“On Wednesday 19th May, we staged a demonstrative action to protest FRONTEX and the EU’s irresponsible ‘externalisation’ approach to border policy on FRONTEX’s 10th anniversary.
Unknown tens of thousands of deaths have been caused as a direct result of the agency’s establishment. Delocalising border controls and outsourcing the management of migration flows has created a situation where neither FRONTEX nor the participating state actors are held accountable for migrants’ rights violations. Our action aims to highlight that FRONTEX’s 10th birthday is no cause for celebration.
FRONTEX was created in 2005 by the EU national governments in order to prevent access to its 42,000 km of coastline, 9,000 km of land borders and 300 international airports. It now plays a key role in migration policy – reflected in the mammoth increases in its budget (from €19 million in 2006 to €118 million in 2011), its allocated military resources and its autonomy. This evolution has occurred in tandem with a rapid drop in funding for search and rescue operations – a ‘let them drown’ policy endorsed by the UK’s
Home Office.
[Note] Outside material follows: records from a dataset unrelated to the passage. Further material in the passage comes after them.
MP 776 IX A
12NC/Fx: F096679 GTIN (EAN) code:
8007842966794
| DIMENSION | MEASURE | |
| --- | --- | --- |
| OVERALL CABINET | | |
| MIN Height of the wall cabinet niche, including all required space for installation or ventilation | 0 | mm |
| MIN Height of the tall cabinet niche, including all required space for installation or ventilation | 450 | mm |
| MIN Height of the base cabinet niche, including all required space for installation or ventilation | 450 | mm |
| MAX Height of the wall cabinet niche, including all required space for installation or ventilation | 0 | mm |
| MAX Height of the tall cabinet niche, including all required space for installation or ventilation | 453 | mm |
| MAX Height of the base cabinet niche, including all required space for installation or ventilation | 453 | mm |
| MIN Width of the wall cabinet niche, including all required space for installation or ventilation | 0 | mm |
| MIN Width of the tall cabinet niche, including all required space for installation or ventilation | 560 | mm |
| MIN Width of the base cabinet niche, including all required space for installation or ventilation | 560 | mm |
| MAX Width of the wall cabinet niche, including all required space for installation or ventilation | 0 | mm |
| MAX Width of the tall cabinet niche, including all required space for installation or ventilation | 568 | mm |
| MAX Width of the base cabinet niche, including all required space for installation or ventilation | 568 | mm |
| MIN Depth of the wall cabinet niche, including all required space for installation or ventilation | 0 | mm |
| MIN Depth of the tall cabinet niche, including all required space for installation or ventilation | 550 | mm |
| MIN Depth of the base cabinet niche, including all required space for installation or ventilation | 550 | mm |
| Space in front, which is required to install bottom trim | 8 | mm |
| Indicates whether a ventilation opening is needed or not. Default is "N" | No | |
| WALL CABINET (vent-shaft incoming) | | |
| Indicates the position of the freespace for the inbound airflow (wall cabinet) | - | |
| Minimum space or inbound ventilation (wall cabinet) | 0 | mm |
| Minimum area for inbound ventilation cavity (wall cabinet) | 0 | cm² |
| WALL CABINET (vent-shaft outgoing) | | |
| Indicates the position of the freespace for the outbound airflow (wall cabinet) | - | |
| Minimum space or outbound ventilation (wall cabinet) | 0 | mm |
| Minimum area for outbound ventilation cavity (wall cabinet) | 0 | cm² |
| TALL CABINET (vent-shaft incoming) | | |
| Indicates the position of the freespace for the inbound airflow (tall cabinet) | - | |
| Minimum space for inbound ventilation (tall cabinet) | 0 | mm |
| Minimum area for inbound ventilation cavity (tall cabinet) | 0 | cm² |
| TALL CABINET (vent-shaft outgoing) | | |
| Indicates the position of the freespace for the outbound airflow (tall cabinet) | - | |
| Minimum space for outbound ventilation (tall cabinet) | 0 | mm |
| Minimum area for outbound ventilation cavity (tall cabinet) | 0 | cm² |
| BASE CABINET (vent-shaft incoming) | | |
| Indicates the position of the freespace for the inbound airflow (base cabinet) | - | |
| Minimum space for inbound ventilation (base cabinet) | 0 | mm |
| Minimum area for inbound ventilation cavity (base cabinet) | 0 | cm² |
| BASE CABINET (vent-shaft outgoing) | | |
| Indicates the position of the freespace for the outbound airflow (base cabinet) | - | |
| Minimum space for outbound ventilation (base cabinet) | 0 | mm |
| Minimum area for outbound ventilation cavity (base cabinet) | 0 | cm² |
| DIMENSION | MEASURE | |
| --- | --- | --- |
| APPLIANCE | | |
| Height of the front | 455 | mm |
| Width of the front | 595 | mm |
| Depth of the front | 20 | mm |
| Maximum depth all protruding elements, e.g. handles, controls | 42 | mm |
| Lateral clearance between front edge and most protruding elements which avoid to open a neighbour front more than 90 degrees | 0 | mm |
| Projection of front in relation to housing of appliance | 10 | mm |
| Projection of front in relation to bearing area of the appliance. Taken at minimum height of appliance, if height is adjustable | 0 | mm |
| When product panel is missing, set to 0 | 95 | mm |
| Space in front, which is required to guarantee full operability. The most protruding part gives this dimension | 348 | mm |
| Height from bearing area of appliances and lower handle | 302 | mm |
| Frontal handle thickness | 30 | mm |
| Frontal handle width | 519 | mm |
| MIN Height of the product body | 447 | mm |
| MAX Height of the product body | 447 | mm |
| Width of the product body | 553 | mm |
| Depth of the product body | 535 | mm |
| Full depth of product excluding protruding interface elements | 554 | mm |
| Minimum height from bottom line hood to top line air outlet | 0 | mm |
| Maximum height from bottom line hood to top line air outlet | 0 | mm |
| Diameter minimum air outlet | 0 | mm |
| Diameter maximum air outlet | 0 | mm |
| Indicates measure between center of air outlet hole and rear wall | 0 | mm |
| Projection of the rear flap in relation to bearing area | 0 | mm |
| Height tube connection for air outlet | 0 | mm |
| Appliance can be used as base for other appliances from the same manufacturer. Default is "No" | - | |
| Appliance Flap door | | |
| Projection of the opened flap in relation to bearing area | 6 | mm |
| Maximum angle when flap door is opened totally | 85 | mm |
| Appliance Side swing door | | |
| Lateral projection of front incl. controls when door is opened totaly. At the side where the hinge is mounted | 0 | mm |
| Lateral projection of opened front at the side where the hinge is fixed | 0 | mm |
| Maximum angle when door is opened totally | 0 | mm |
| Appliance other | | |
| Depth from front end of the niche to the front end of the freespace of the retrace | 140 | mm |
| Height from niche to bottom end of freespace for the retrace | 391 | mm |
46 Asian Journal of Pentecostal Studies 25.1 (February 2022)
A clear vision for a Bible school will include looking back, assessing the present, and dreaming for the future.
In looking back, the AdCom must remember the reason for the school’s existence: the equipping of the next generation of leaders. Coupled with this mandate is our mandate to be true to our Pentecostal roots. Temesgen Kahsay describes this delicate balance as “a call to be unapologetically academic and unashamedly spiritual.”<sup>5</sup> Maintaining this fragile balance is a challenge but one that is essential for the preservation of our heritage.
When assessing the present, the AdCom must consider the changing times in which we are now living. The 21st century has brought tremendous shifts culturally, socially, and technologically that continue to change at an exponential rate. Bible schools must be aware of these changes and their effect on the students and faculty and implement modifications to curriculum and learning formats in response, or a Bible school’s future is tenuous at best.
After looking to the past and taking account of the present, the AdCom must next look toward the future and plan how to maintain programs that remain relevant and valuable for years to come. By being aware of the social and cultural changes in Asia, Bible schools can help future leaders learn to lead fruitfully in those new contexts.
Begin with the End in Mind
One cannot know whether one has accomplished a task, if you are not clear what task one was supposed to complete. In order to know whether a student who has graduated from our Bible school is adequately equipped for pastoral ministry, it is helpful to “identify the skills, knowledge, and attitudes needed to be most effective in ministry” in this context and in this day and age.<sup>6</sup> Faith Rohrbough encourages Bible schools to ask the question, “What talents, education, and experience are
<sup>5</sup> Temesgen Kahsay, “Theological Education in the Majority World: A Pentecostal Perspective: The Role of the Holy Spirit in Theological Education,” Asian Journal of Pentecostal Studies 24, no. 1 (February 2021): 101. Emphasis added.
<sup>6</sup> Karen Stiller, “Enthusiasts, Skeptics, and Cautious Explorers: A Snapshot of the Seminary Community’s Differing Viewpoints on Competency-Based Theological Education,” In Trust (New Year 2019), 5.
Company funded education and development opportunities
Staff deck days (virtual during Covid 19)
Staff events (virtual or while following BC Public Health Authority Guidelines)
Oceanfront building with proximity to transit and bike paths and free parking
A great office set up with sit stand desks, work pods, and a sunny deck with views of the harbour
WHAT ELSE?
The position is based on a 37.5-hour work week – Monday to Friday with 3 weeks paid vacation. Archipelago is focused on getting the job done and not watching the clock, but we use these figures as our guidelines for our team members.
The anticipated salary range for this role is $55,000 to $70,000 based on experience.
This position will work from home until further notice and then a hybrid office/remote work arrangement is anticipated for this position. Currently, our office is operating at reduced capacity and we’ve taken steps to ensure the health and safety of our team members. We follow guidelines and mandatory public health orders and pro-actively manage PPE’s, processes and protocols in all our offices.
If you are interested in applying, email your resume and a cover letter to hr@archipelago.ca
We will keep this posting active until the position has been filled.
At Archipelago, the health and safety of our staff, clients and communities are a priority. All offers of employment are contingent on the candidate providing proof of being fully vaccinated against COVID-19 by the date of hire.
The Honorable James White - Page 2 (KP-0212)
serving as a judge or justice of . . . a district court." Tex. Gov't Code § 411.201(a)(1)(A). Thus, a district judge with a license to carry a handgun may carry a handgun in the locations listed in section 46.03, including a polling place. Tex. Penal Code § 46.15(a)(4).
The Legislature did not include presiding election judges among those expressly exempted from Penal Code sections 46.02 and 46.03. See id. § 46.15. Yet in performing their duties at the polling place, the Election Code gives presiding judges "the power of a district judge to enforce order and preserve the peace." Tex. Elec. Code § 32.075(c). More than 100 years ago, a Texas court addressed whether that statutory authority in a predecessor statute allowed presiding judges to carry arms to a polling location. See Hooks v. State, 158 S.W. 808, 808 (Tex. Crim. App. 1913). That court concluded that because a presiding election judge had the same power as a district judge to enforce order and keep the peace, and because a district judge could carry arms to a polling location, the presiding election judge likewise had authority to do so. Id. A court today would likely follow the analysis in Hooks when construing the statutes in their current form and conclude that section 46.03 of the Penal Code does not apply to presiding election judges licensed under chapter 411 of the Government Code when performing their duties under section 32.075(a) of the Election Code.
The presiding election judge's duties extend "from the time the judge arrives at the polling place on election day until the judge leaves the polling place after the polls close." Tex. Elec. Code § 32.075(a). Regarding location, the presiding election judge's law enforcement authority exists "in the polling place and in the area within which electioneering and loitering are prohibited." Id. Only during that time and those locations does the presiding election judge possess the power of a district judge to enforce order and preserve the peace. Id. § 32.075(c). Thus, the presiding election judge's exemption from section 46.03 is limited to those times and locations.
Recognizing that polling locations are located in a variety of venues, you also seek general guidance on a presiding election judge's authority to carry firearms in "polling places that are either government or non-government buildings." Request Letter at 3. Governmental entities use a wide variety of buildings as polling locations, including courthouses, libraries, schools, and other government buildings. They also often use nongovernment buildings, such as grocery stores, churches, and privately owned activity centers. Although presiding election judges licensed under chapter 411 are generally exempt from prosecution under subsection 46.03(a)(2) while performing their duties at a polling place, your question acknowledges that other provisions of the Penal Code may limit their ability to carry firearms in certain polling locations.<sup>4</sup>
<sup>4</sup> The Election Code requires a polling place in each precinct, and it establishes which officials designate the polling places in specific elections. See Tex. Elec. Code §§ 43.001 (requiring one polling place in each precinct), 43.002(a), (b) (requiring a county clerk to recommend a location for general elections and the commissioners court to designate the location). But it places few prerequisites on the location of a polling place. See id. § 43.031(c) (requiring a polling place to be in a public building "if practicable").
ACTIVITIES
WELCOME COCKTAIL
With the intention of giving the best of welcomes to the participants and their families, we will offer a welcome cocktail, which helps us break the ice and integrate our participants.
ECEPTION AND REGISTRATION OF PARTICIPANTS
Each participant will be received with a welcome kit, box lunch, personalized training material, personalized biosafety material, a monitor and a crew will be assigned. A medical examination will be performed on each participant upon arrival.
Organised by the “No Borders” campaign at SOAS, the flash mob consisted of 25 of the 35 involved occupying the space just outside of the Eurostar exit in body bags, serving as a visual representation of the consequences of FRONTEX’s existence. Other participants
distributed informational fliers for passers-by. A list remembering the 20,000+ migrants that perished up to 2012 was recited for the duration, while the pianist of the group played a dark rendition of the ‘happy birthday’ song as a discomfiting reminder that every successive year of the agency’s existence means more unnecessary deaths.
We chose the Eurostar area to draw attention to the imbalance of a situation in which those privileged by a geographical accident of birth can safely cross the Channel without seeing a single drop of water while at least 3,000 attempted migrants have drowned in the
Mediterranean in 2015 alone. FRONTEX and every state complicit with the EU’s border policy stand in direct
contravention of Article 13 of the Universal Declaration of Human Rights (1948), which enshrines freedom of circulation and proclaims the right to “leave any country, including one’s own, and to return to one’s own country”. Beyond even its inestimable bodycount, the readmissions agreements FRONTEX signs with third countries allow those migrants who survive to be returned to states with which they have no link at all beyond transiting their territory before being intercepted in Europe. The agency considers that it is not its responsibility to confirm that human rights are respected in a given country. The oft-repeated explanation of “smugglers” as the main cause of death on the Mediterranean is a smokescreen for hypocrisy – these smuggling networks are given life by the same visa regime that prevents migrants from reaching Europe legally. It is indispensable and urgent to raise awareness of the EU’s murderous border policy, and
to challenge our governments to answer for the blood on their hands.”